### Questions on the material
1 – Answer these about the marketing essay:
(a) What does the author call the cost of blending in?
(b) Which tool was being used to find a Starbucks on the road trip?
(c) What is the name of the author's dog?
2 – Update the marketing essay by writing it out starting with "The Hidden Cost" and going on through "stop paying them.", replacing "sameness tax" with "conformity tax".

───── Selected extract ─────

The Hidden Cost of Marketing Without Intention
If your brand is blending in, you're already paying the price.
→ This is a story about something I call the sameness tax — and what it's actually costing you.
TL;DR
AI has raised the floor for everyone. Competent marketing is no longer a differentiator — it’s the baseline. What fills the gap when there’s no governing standard isn’t brilliance. It’s average. I call this the sameness tax, and it has real costs. This piece names those costs — and what it takes to stop paying them.
I recently went on a road trip with a few not-to-be-named travel companions (well, I’ll name one, my dog Zoey). We were using Grok to find a Starbucks along our route — nothing fancy, just a quick voice search to locate caffeine before we started losing our minds — when the whole thing went sideways. Everyone started talking at once, Grok got confused, and one of my fellow roadies went into a full-on rant about artificial intelligence. Not the navigation fail. AI. All of it. The existential threat, the jobs, the future of humanity.

───── Given information ─────

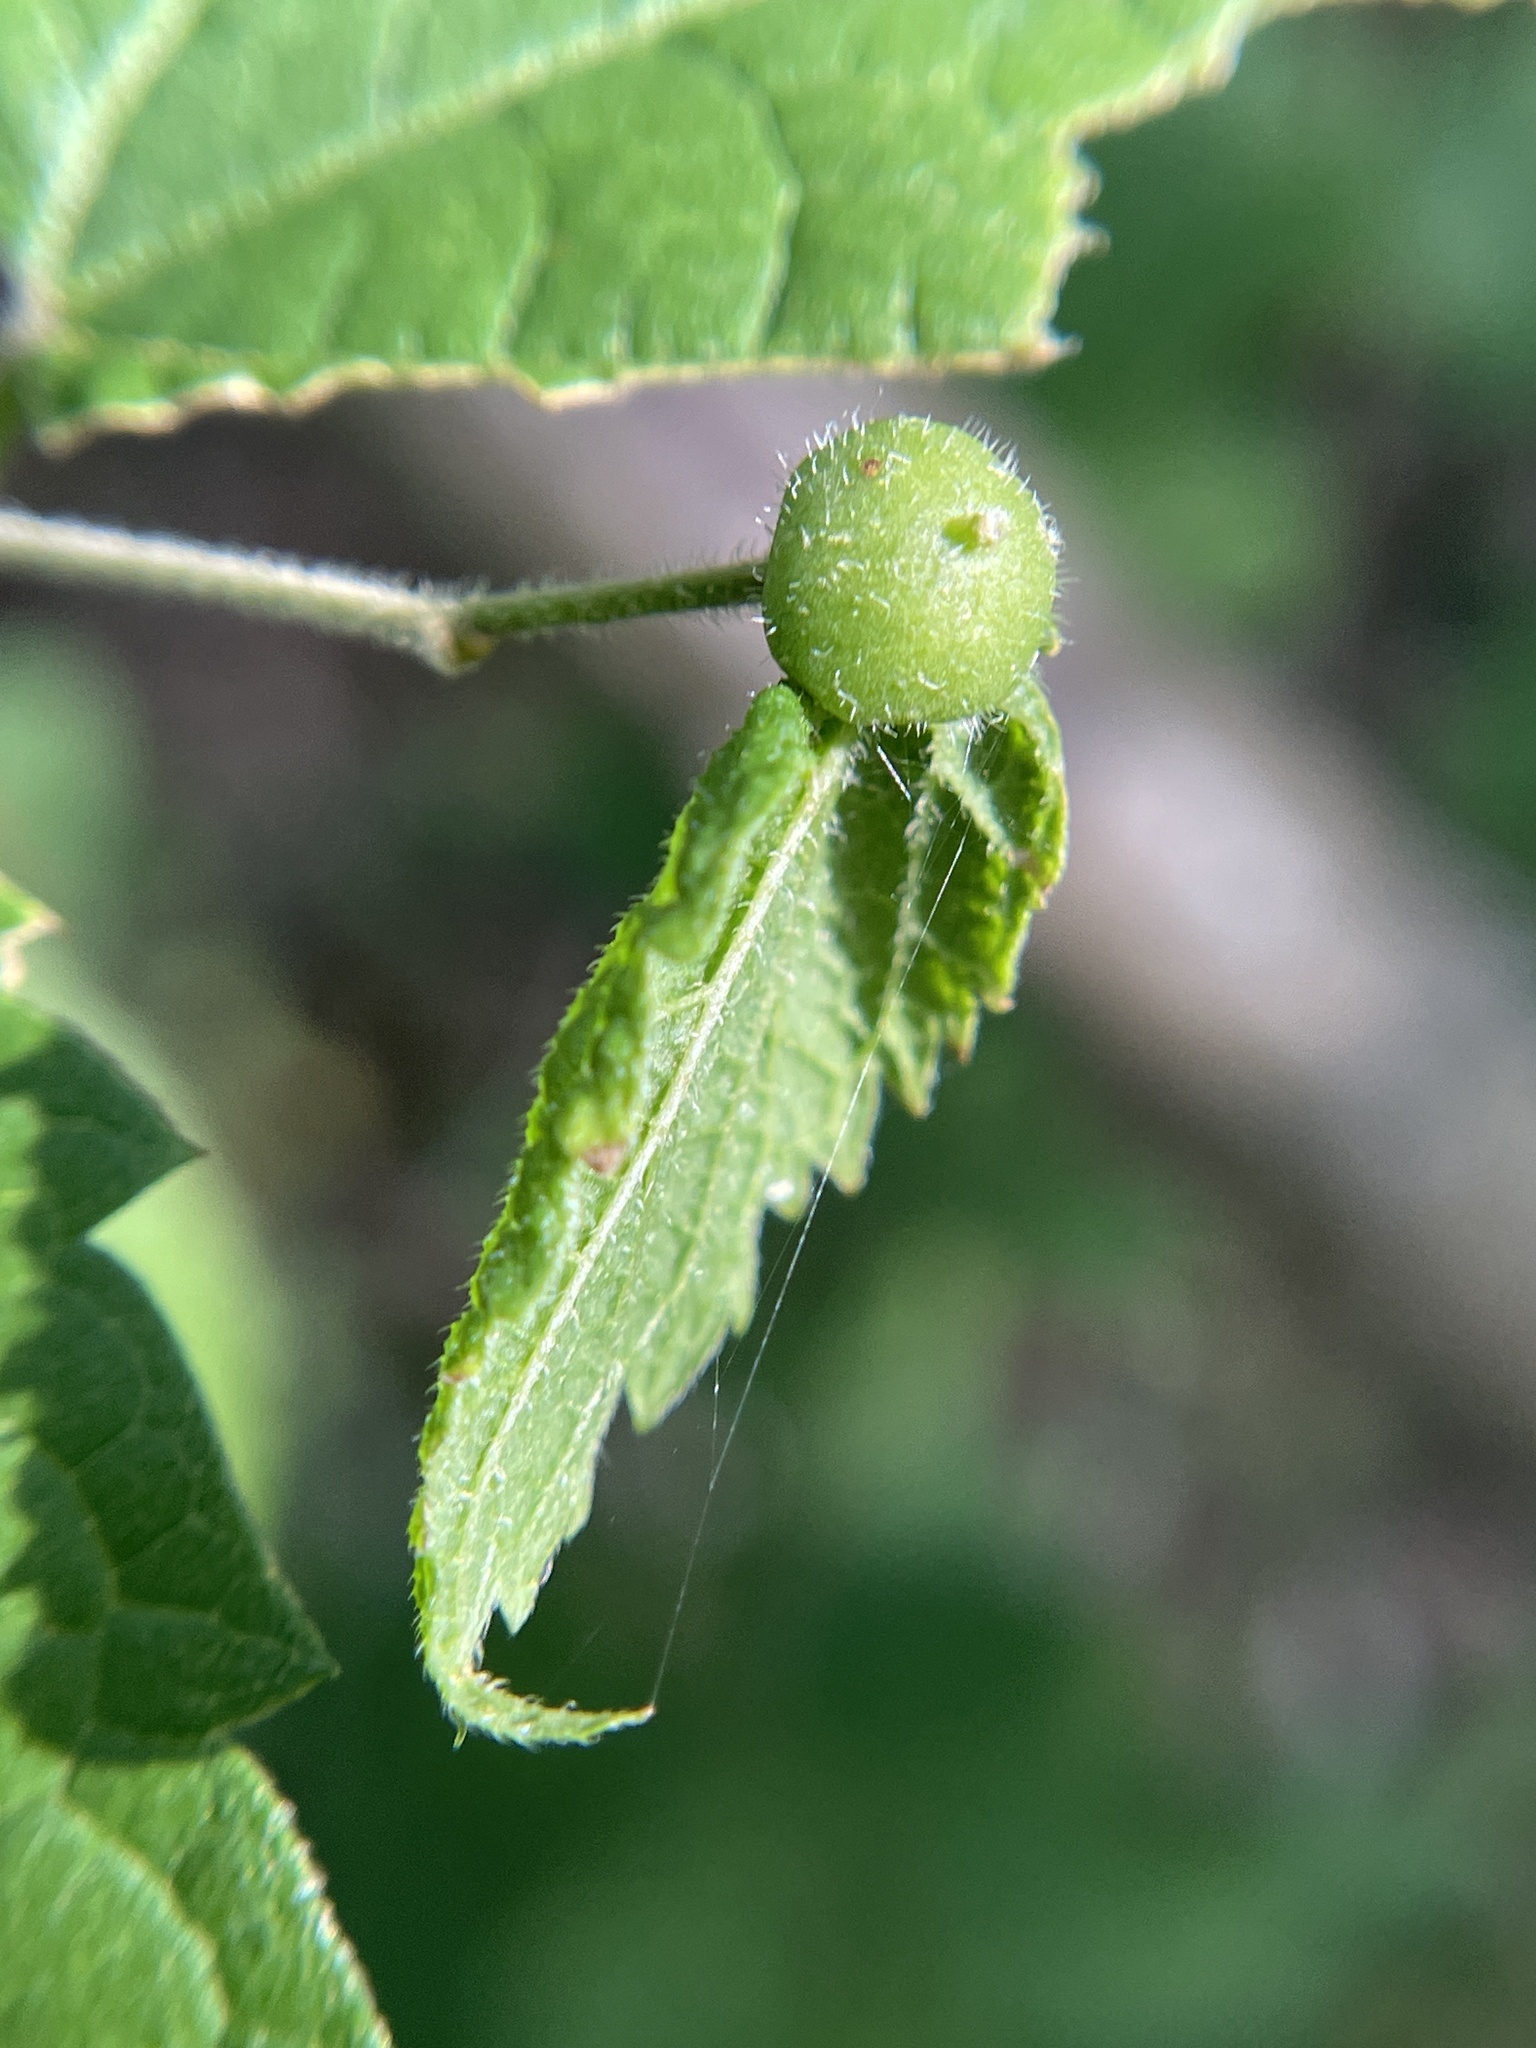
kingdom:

─────

### Numbered responses
1 –
(a) The sameness tax
(b) Grok
(c) Zoey

2 –
The Hidden Cost of Marketing Without Intention
If your brand is blending in, you're already paying the price.
→ This is a story about something I call the conformity tax — and what it's actually costing you.
TL;DR
AI has raised the floor for everyone. Competent marketing is no longer a differentiator — it’s the baseline. What fills the gap when there’s no governing standard isn’t brilliance. It’s average. I call this the conformity tax, and it has real costs. This piece names those costs — and what it takes to stop paying them.